Pronoun-noun possession and noun-noun possession work the same way. The inalienable is simply marked by the genitive case but the alienable is marked by the dative case and the postposition e by, at.

Pikgöu ṭi zenanan jènzar.
heart_attack-ERG.SG 1S.GEN SPEC-grandpa kill-3<3-PFV.PST
My grandpa died of a heart attack.

Ṭe e zènza mouvoḍ ȍm.
1S.DAT by SPEC-car shitpile be-IPFV.NPST
My car is a pile of shit.

Predicate possession is simply expressed by the verb èz have for inalienable possession, but for alienable possession the locative copula et followed by the genitive form of the possessor is used.

Kö nö lot èzzalüm?
Q even_one sibling have-3<2-IPFV.NPST
Do you have any siblings?

Te kòẓo sen ṭi.
none friend NEG-be_at-IPFV.NPST 1S.GEN
I have no friends.

Most nouns are either alienable or inalienable, but some can be both with different meanings.

Ṭe e mho müɣzaṣüm.
1S.DAT by lover love-3<1-IPFV.NPST
I love my girlfriend.

Ṭi mho müɣzaṣüm.
1S.GEN lover love-3<1-IPFV.NPST
I love my wife.

[edit] [top]Formality

This distinction is more developed in informal speech. Formal speech tends to use separate words instead of double meanings, but some double meanings are more informal than others. The above example is one of the few "acceptable" ones and is allowed in the standard language, but in formal language the word dato spouse would be used instead in the second sentence.

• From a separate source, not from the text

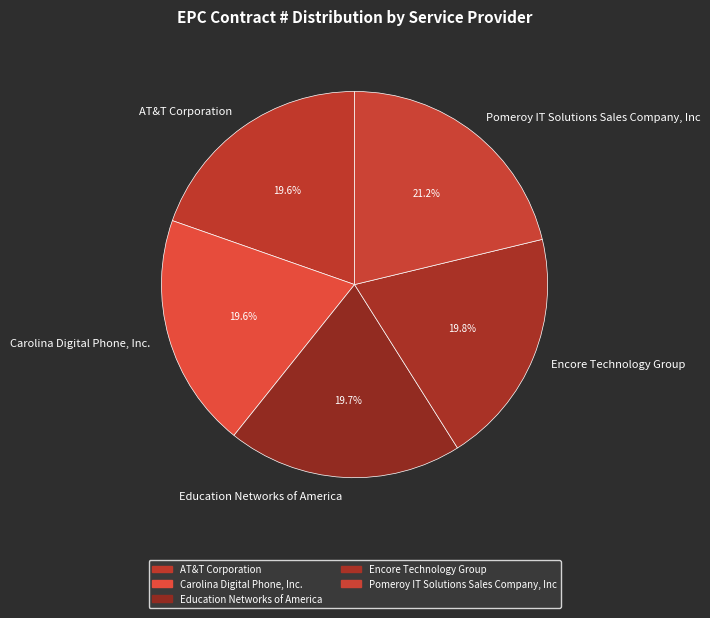

Which slice is the largest?

Pomeroy IT Solutions Sales Company, Inc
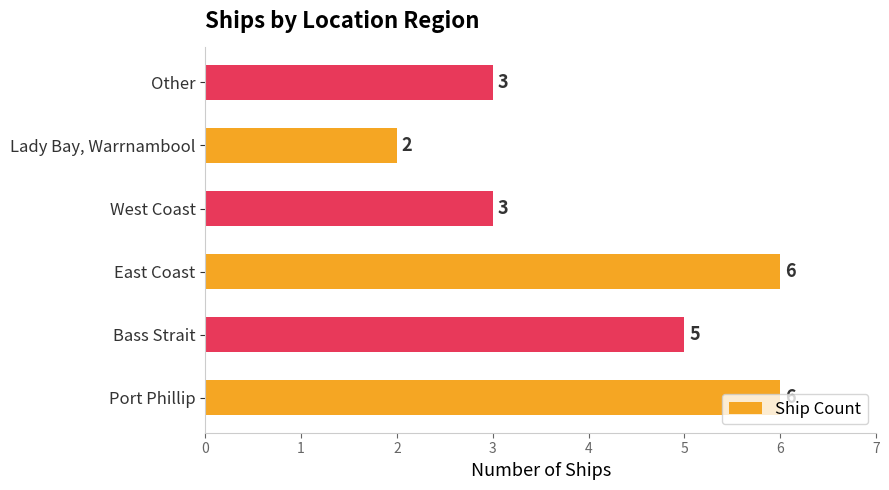

What is the difference between the second highest and minimum values?

4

Some examples of informal double meanings are:

Ji ama kav ȍm.
2S.GEN mom crazy be-IPFV.NPST
Your mom is crazy.

Je e ama kav ȍm.
2S.DAT by mom crazy be-IPFV.NPST
Your stepmom is crazy. (informal)

Ji datama kav ȍm.
2S.GEN stepmom crazy be-IPFV.NPST
Your stepmom is crazy. (normal)

Nui ü ṭif en hi.
only one shoe be_at-IPFV.NPST 3S.GEN
He only has one shoe.

Nui ü ṭif èzzarüm.
only one shoe have-3<3-IPFV.NPST
He only has one foot. (very informal)

Nui ü tilat èzzarüm.
only one foot have-3<3-IPFV.NPST
He only has one foot. (normal)

In general, the double meanings accepted in the standard language are those that are perceived as less ambiguous. The distinction in mho (boy/girl)friend, spouse is considered less confusing on its own than in pat shoe, foot.